- _Activity_
Before you return the lines below, strip out any images and keep every word as written.

- _Record excerpts_
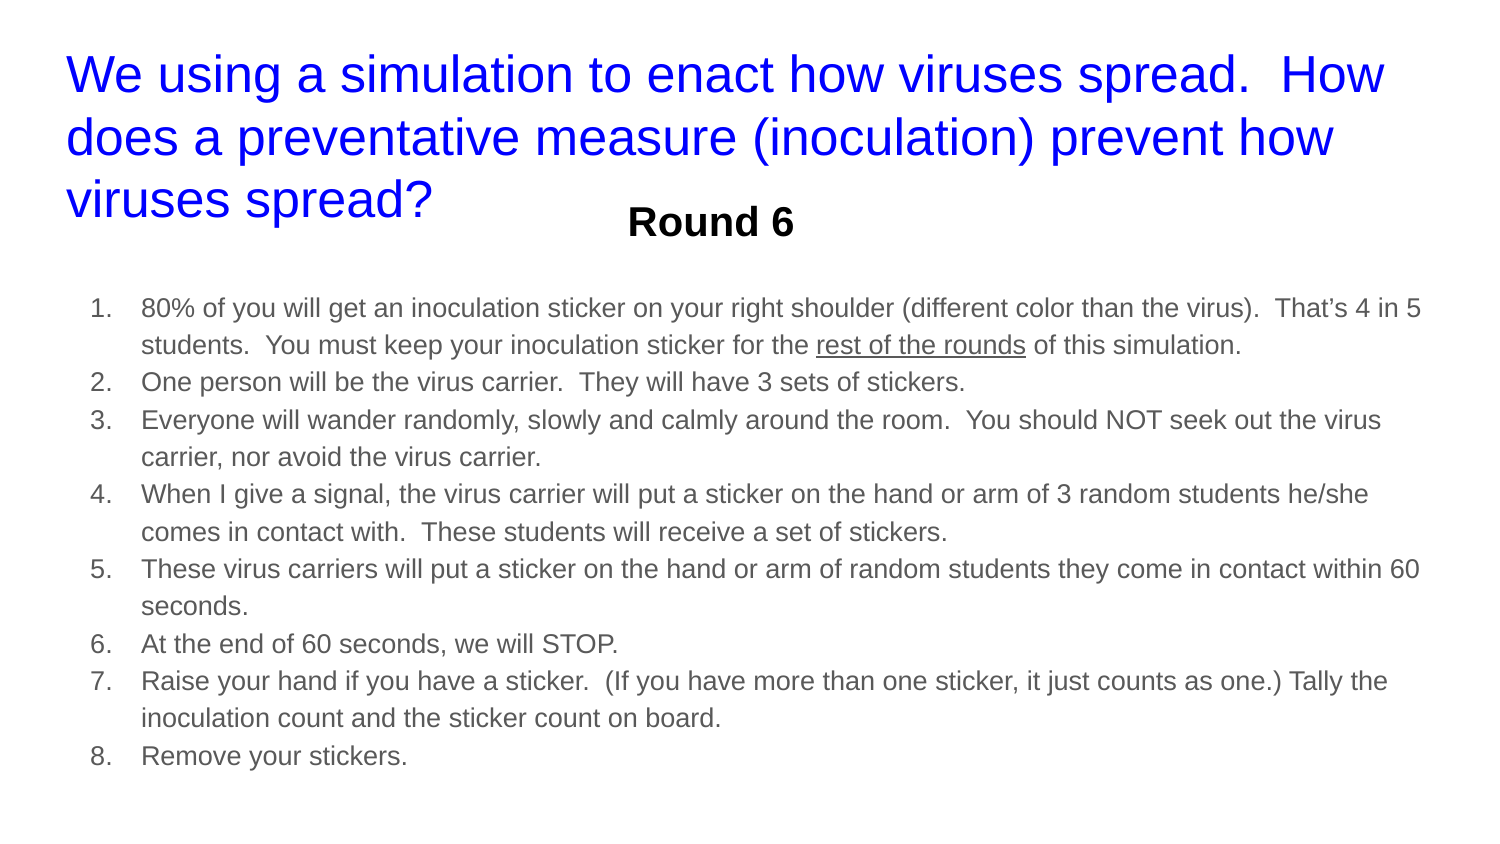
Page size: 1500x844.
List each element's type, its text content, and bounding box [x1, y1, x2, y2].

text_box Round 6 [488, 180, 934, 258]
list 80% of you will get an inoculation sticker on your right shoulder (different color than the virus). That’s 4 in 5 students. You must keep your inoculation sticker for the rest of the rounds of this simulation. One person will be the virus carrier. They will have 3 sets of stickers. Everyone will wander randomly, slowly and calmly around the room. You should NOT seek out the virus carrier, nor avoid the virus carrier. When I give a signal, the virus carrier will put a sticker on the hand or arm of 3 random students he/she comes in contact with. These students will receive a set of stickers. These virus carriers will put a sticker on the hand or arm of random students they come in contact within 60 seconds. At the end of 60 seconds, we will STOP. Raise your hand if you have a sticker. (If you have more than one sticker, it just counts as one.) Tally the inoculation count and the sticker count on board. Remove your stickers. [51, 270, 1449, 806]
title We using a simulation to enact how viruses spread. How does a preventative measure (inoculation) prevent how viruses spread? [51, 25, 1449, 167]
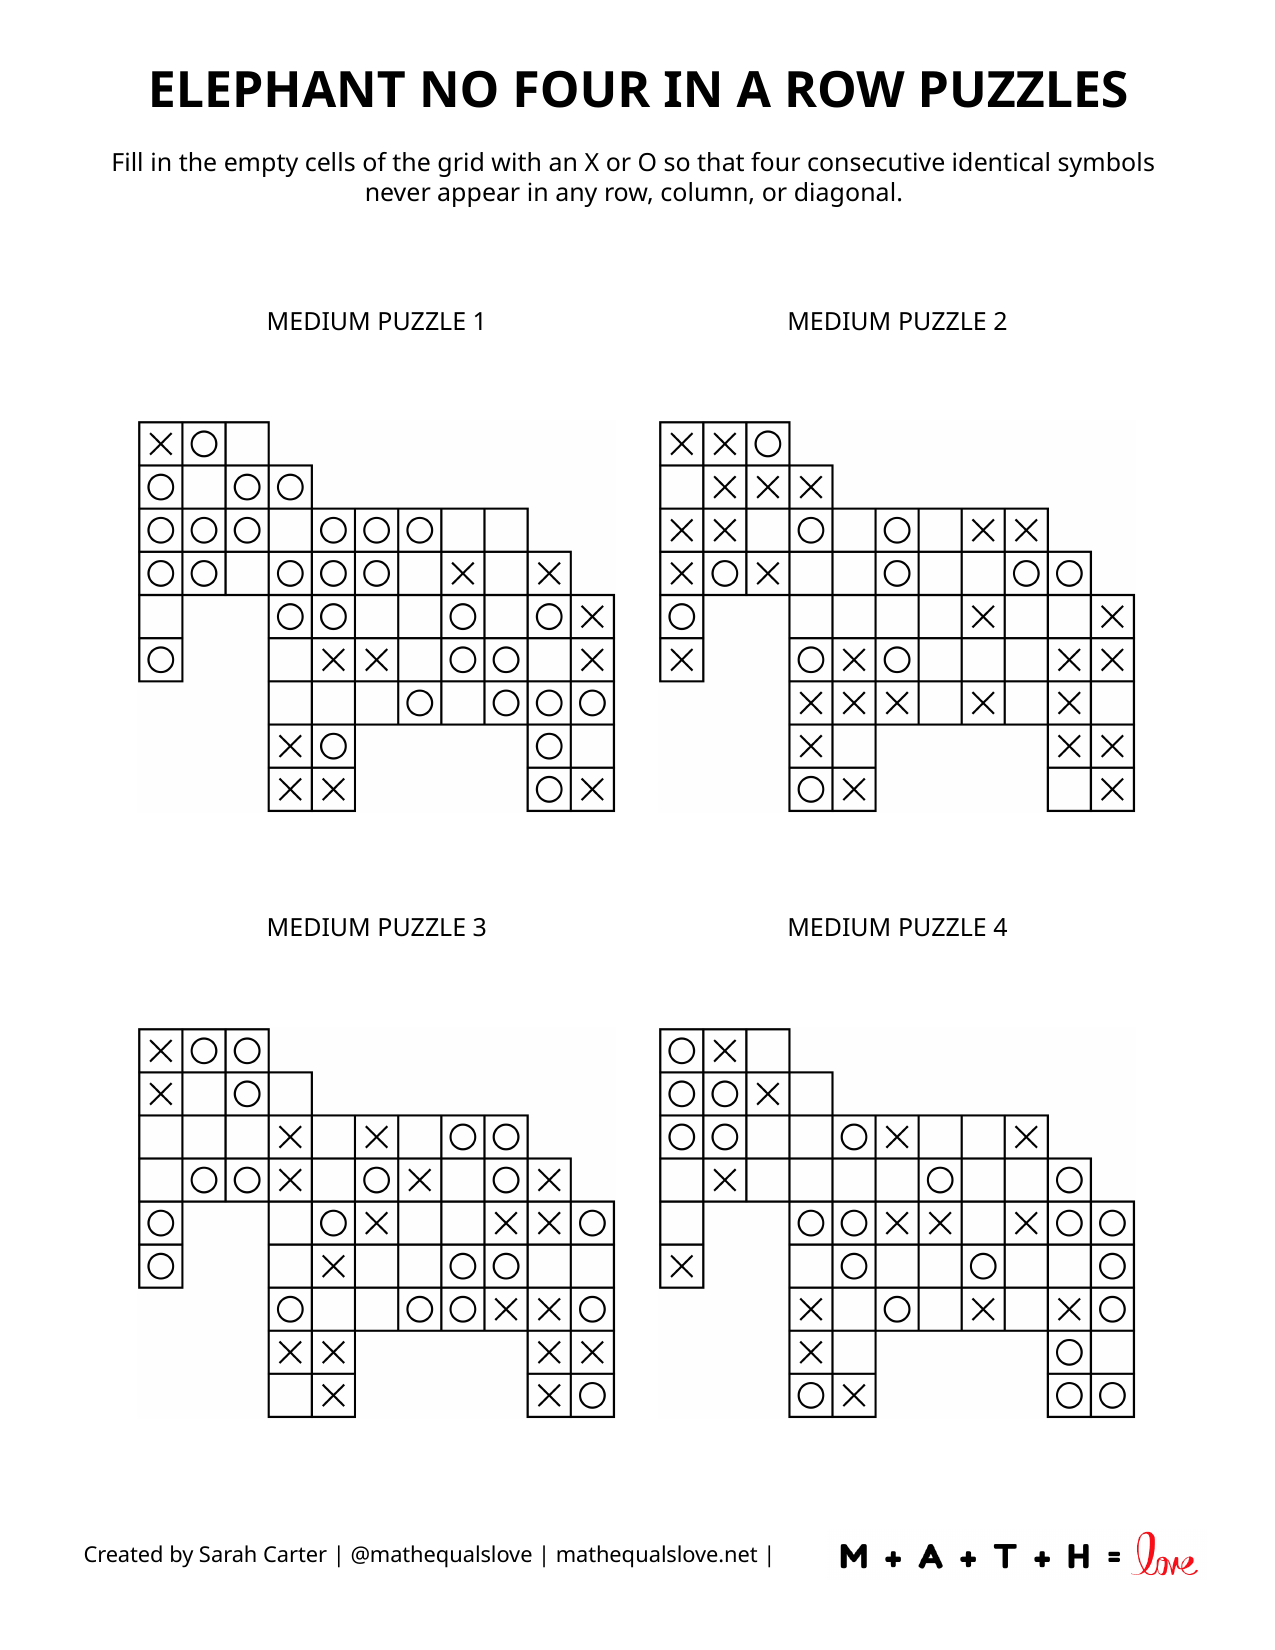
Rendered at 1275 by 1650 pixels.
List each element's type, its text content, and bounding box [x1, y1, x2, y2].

- _Answer to this exercise_
Page size: 1500x844.
List each element's type, its text content, and bounding box [x1, y1, x2, y2].

text_box Round 6 [488, 180, 934, 258]
list 80% of you will get an inoculation sticker on your right shoulder (different color than the virus). That’s 4 in 5 students. You must keep your inoculation sticker for the rest of the rounds of this simulation. One person will be the virus carrier. They will have 3 sets of stickers. Everyone will wander randomly, slowly and calmly around the room. You should NOT seek out the virus carrier, nor avoid the virus carrier. When I give a signal, the virus carrier will put a sticker on the hand or arm of 3 random students he/she comes in contact with. These students will receive a set of stickers. These virus carriers will put a sticker on the hand or arm of random students they come in contact within 60 seconds. At the end of 60 seconds, we will STOP. Raise your hand if you have a sticker. (If you have more than one sticker, it just counts as one.) Tally the inoculation count and the sticker count on board. Remove your stickers. [51, 270, 1449, 806]
title We using a simulation to enact how viruses spread. How does a preventative measure (inoculation) prevent how viruses spread? [51, 25, 1449, 167]
Rendered at 1275 by 1650 pixels.
List each element's type, its text content, and bounding box [x1, y1, x2, y2].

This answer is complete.